N esta semana, celebro o primeiro ano de vida do meu segundo filho, um privilégio que me enche de alegria e gratidão. Ele nasceu de parto normal, em casa, resultado de uma gravidez desejada e planejada entre dois adultos. O uso da palavra “privilégio” tem múltiplos sentidos aqui e extrapola o da dádiva desta celebração. A possibilidade de planejamento familiar em condições dignas não deveria ser um direito especial, mas algo acessível a todas as mulheres e famílias. No entanto, vivemos em um país onde muitas não têm essa oportunidade e enfrentam realidades extremamente difíceis e dolorosas. Infelizmente, o Brasil carrega números alarmantes de violência sexual contra crianças. Em 2022, o país registrou o maior número de estupros da História, com quase 75 mil vítimas em dados oficiais que ainda podem estar subnotificados. Dessas, seis em cada dez tinham entre 0 e 13 anos, frequentemente abusadas por familiares ou pessoas conhecidas.
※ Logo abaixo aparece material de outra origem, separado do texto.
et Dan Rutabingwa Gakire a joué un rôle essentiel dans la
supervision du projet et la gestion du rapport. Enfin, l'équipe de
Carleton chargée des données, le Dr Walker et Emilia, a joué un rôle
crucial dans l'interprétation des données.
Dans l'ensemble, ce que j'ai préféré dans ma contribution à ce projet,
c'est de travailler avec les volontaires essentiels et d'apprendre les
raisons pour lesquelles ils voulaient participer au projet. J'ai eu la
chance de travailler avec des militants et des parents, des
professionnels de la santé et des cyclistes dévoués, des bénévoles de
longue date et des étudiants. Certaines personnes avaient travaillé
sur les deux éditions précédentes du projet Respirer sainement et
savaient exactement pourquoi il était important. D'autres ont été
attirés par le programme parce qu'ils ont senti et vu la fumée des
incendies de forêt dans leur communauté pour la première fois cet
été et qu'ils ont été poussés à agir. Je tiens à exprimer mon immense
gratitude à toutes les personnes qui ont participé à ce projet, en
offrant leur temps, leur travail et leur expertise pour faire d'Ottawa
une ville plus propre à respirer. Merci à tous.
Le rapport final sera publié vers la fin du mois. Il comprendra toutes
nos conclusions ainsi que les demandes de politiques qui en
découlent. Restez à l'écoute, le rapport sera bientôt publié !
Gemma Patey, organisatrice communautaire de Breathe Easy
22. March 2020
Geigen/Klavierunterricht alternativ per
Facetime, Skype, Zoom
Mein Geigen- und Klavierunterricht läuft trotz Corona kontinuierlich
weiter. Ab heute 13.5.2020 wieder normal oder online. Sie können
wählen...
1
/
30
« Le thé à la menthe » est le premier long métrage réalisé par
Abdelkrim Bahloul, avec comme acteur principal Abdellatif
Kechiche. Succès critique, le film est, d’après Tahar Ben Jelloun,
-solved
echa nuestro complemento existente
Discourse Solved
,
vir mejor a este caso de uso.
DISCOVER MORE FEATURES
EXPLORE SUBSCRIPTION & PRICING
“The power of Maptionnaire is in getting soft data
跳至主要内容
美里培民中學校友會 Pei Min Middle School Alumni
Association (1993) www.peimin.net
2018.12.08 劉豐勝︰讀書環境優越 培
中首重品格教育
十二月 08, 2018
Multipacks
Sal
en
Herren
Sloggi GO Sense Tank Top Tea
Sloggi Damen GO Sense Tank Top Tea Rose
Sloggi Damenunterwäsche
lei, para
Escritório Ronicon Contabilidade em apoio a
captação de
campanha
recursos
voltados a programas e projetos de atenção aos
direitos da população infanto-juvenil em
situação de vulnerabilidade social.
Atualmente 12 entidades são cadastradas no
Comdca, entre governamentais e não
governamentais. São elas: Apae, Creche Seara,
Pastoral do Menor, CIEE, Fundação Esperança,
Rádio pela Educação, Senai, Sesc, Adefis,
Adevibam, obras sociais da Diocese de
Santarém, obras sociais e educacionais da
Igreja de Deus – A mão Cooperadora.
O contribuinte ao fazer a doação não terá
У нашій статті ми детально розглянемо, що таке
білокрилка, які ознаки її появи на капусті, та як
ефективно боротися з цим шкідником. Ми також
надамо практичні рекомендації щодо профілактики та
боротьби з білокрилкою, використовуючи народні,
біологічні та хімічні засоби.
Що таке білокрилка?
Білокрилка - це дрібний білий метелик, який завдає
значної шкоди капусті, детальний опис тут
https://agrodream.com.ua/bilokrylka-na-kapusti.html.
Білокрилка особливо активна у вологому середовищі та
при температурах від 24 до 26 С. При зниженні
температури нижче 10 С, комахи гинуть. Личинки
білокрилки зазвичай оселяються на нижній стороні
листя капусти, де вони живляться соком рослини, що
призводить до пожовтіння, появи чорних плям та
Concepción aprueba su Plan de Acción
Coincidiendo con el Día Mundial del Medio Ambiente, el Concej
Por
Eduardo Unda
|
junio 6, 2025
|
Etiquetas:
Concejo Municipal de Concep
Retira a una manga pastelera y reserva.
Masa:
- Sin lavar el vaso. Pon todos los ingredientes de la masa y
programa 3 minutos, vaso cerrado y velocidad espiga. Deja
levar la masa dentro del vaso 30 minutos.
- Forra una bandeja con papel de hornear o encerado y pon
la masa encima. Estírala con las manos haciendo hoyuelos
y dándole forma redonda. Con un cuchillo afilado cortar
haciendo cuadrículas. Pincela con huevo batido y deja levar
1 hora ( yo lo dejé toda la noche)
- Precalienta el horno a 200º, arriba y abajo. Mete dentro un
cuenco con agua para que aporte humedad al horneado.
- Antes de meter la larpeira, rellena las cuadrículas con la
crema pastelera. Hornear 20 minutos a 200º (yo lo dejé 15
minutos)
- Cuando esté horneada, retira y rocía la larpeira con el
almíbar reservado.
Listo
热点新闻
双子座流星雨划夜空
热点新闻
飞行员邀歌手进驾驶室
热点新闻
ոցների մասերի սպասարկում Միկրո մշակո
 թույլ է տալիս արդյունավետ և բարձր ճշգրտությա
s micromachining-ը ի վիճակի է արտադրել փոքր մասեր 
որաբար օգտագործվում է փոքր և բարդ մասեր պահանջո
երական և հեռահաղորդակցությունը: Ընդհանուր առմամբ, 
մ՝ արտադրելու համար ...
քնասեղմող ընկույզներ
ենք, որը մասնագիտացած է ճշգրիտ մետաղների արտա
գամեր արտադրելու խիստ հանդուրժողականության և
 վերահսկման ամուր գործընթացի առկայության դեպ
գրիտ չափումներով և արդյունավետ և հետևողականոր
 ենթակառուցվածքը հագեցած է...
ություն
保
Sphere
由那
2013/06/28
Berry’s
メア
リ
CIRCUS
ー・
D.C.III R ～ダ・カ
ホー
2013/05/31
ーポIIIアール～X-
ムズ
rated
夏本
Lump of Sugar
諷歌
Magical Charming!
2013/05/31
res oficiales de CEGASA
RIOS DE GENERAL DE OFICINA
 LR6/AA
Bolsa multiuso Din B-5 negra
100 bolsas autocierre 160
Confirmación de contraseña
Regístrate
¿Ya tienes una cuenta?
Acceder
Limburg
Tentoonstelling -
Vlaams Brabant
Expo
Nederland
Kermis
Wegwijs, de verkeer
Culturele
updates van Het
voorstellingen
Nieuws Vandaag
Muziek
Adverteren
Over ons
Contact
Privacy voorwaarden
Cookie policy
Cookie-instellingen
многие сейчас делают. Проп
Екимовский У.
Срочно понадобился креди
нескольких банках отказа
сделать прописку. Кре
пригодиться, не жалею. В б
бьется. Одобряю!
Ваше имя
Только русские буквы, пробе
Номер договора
Este dado revela a gravidade da situação e a necessidade urgente de mudanças estruturais e políticas que protejam nossos jovens. No entanto, estamos sendo obrigados a enfrentar um enorme desafio legislativo com o Projeto de Lei 1904/24, que propõe uma alteração na lei penal sobre o aborto, atualmente permitido sem limite de idade gestacional em casos de estupro, risco à vida da mulher e diagnóstico de anencefalia fetal. Se aprovado, o PL proibirá a realização do procedimento em sua forma legal acima de 22 semanas, o que afetará principalmente crianças vítimas de abuso sexual. Muitas vezes, elas demoram mais para descobrir a gestação.

A proposta ainda prevê que meninas e mulheres adultas, vítimas de estupro, ao abortar depois das 22 semanas, bem como os profissionais que realizem o procedimento, sejam condenadas pelo crime de homicídio simples, podendo ser presas por até 20 anos. Por outro lado, o estuprador cumpriria pena que chegaria a 10. Nos ruídos dos debates nas redes sociais, dizer-se a favor do aborto num país majoritariamente cristão pode ser rasamente interpretado como “ir contra o direito à vida” e os princípios de Deus, já que Ele seria o único com direito de tirar a vida de alguém.

É urgente que a discussão do “direito à vida” passe pela preservação da dignidade de quem gera outra existência, levando líderes religiosos para a conversa sobre saúde pública também. A fé e a religião em interpretações rasas não deveriam ser usadas para privar pessoas de prerrogativas e do debate de tópicos que podem parecer intocáveis.

Crianças não são mães. Crianças precisam ter direito à infância. Elas ainda estão com seus corpos e mentes em formação e podem correr risco de morte ao levar a cabo uma gravidez ou ainda tentar um aborto em condições precárias, o que já é realidade para tantas pessoas.

Diante dessa realidade, é crucial lembrar que há esperança e que a mudança é possível e depende de nós. Existem pessoas e organizações se unindo em manifestações e ações Brasil afora empenhadas em transformar esse cenário. Precisamos lutar por um futuro onde todas as crianças possam crescer seguras, e que as mulheres exerçam plenamente seus direitos reprodutivos. Esta pauta é de todas nós.